Imagine that your local library has invited community members to submit proposals for a fundraiser. You are the student representative on the committee to choose the best proposal.Read the two proposals, paying close attention to their similarities and differences.Consider whether or not each proposal is logistically feasible, which fundraiser will most appeal to members of your community, and which fundraiser will likely raise more money.
Which proposal do you think the committee should choose? Write an essay in which you make a case for your choice. Support your argument with references to specific details in each proposal.
Proposal 1: The best way to get people invested in the library is to show them the joy of reading. For that reason, the library should hold a book sale. People could donate books that they no longer want, and the librarians could find books that the library no longer needs.Volunteers would need to sort the books into categories and arrange them in an inviting way, like at a bookstore. Books should be inexpensive so people will buy more of them – maybe fifty cents for paperbacks and two dollars for hardcover books. A book sale would appeal to people of all ages, from little kids to older people. There should also be a table where people can sign up for library cards. That way, if visitors do not find any books they want at the sale, they can come back to the library.

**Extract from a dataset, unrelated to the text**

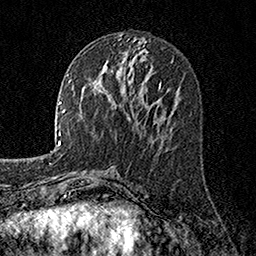
Breast MRI, one axial slice; cropped to one breast; dynamic contrast-enhanced series, time point 2 of 7 at this slice position (early post-contrast); 1.5 T; TE 3.5 ms, TR 7.2 ms; 1 mm slice thickness; 256 × 256 image matrix, field of view 165 × 165 mm. Female patient.
Outlined on this slice (semi-automatic segmentation, software-assisted and operator-edited):
- enhancing-tissue mask used for the functional tumour volume (all voxels passing the contrast-enhancement thresholds inside the analysis volume; usually the tumour): bounding box [x1, y1, x2, y2] px = [159, 81, 161, 87]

Proposal 2: A great way to make money for the library would be holding a car wash. The softball team at my school raised over $400 at their car wash last year! The car wash could be held in the library parking lot on a Saturday morning. You could ask local high school students to volunteer to wash the cars. That would be a great way to get students involved with the library. It takes two or three volunteers to wash a car quickly, so you would need at least ten volunteers. You could charge around ten dollars per car. Even people who are not very interested in reading like to have a clean car, so you would get a lot of people to stop by who might not otherwise come to a library fundraiser.